[Items from a dataset]
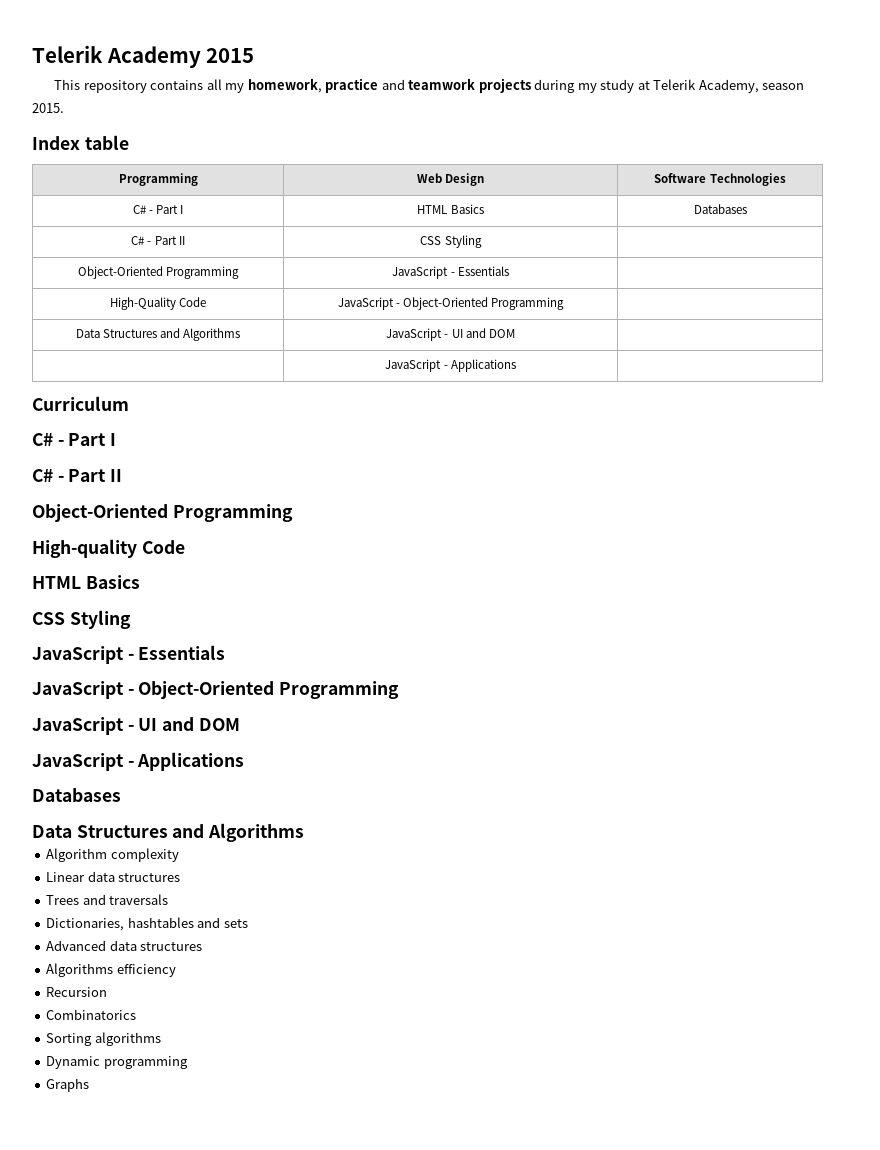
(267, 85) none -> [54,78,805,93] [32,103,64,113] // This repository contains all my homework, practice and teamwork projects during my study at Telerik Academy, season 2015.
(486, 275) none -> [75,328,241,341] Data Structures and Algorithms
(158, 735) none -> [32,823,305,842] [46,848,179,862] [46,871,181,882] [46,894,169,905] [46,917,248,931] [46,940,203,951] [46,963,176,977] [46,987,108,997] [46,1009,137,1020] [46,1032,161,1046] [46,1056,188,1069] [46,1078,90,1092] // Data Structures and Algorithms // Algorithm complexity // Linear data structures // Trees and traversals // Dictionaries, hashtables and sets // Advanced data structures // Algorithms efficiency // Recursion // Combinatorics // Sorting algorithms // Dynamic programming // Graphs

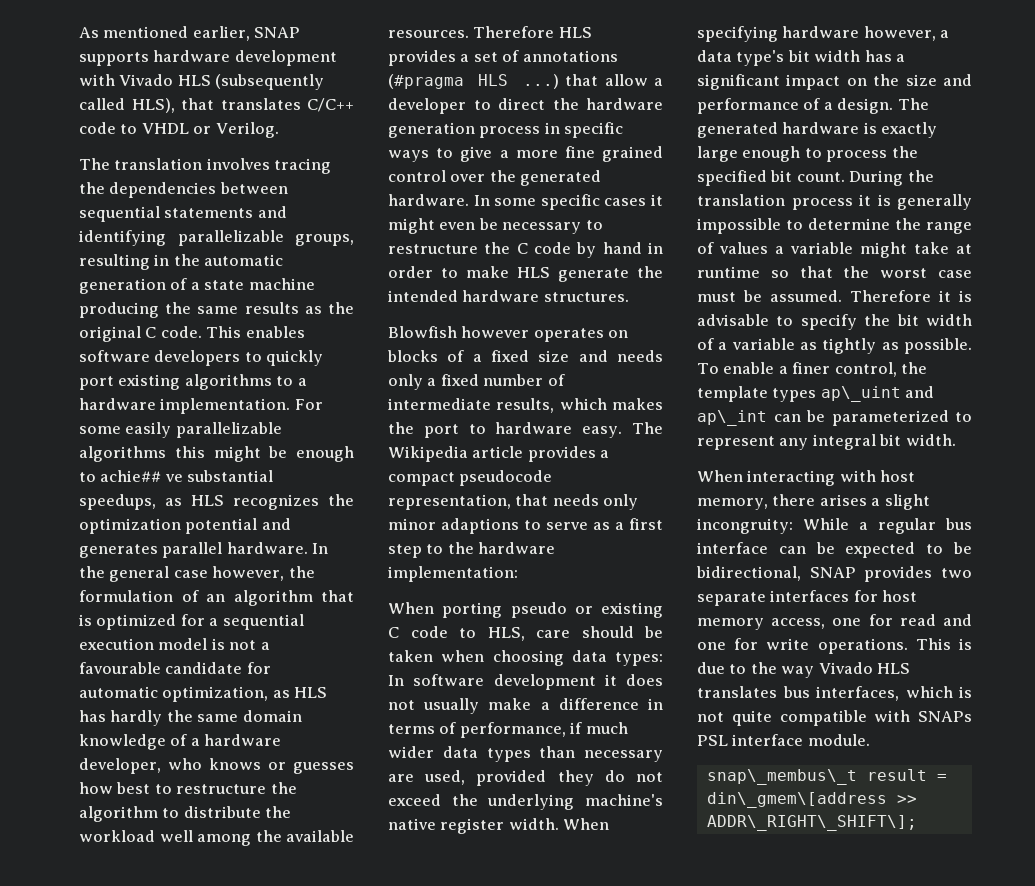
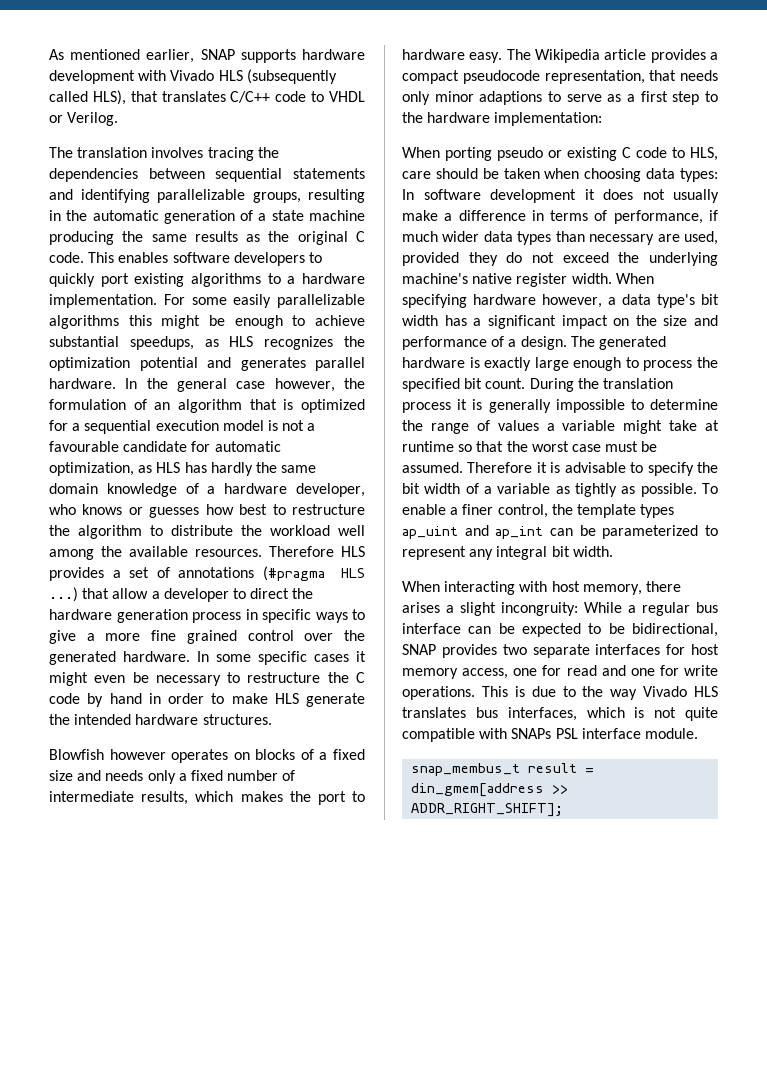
[100,470,183,482] achie## ve -> [314,315,365,326] achieve
[820,386,935,402] [697,410,767,426] ap\_uint and ap\_int -> [402,525,544,539] ap_uint and ap_int
[706,769,857,785] snap\_membus\_t -> [411,763,521,776] snap_membus_t
[706,792,917,808] [706,815,917,831] din\_gmem\[address >> ADDR\_RIGHT\_SHIFT\]; -> [411,783,569,797] [411,803,564,817] din_gmem[address >> ADDR_RIGHT_SHIFT];

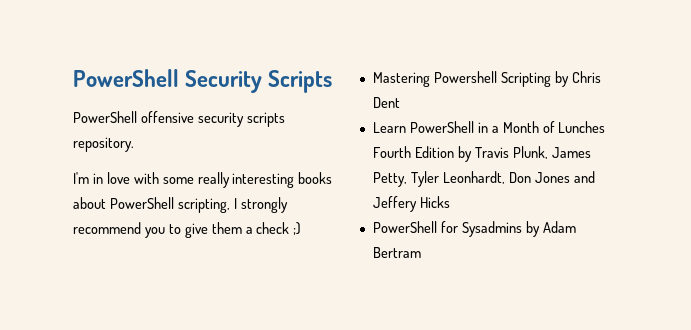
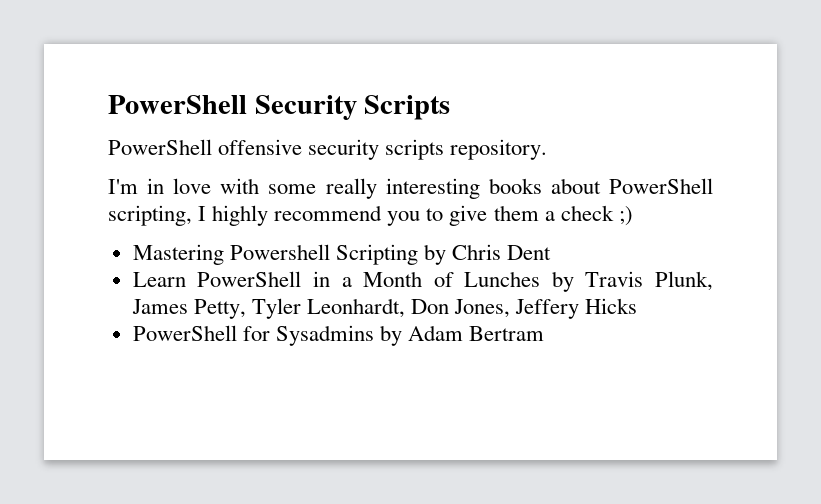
[240,197,288,213] strongly -> [212,205,269,226] highly
[372,146,454,158] Fourth Edition -> (541, 279) none
[534,171,595,183] Jones and -> [454,299,511,318] Jones,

=== Exercise requirements ===
Would you report every line of the entries above containing the word "Algorithms"?

=== Result of this task ===
(486, 275) none -> [75,328,241,341] Data Structures and Algorithms
(158, 735) none -> [32,823,305,842] [46,848,179,862] [46,871,181,882] [46,894,169,905] [46,917,248,931] [46,940,203,951] [46,963,176,977] [46,987,108,997] [46,1009,137,1020] [46,1032,161,1046] [46,1056,188,1069] [46,1078,90,1092] // Data Structures and Algorithms // Algorithm complexity // Linear data structures // Trees and traversals // Dictionaries, hashtables and sets // Advanced data structures // Algorithms efficiency // Recursion // Combinatorics // Sorting algorithms // Dynamic programming // Graphs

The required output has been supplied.